AIM OF THE EXERCISE:
From the first line of the material through the line that holds "Like this made-up", repeat each line exactly and skip any picture.

>>>

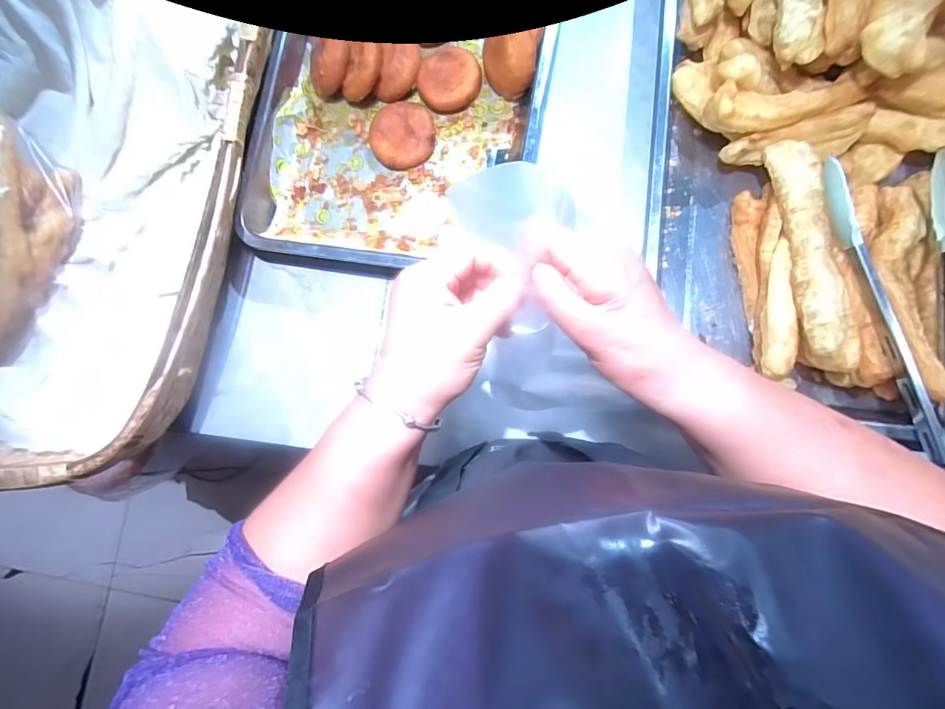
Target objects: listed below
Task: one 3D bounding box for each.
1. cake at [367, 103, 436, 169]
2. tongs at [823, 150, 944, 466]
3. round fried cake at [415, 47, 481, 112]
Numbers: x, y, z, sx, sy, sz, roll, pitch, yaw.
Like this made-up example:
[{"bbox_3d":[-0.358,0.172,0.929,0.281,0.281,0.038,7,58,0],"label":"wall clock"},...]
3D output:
[{"bbox_3d":[-0.089,-0.275,0.571,0.081,0.023,0.080,-1,83,6],"label":"cake"},{"bbox_3d":[0.411,-0.046,0.424,0.120,0.055,0.281,-5,82,5],"label":"tongs"},{"bbox_3d":[-0.029,-0.346,0.570,0.077,0.035,0.076,-1,83,6],"label":"round fried cake"}]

<<<

REPLY TO THE EXERCISE:
Target objects: listed below
Task: one 3D bounding box for each.
1. cake at [367, 103, 436, 169]
2. tongs at [823, 150, 944, 466]
3. round fried cake at [415, 47, 481, 112]
Numbers: x, y, z, sx, sy, sz, roll, pitch, yaw.
Like this made-up example:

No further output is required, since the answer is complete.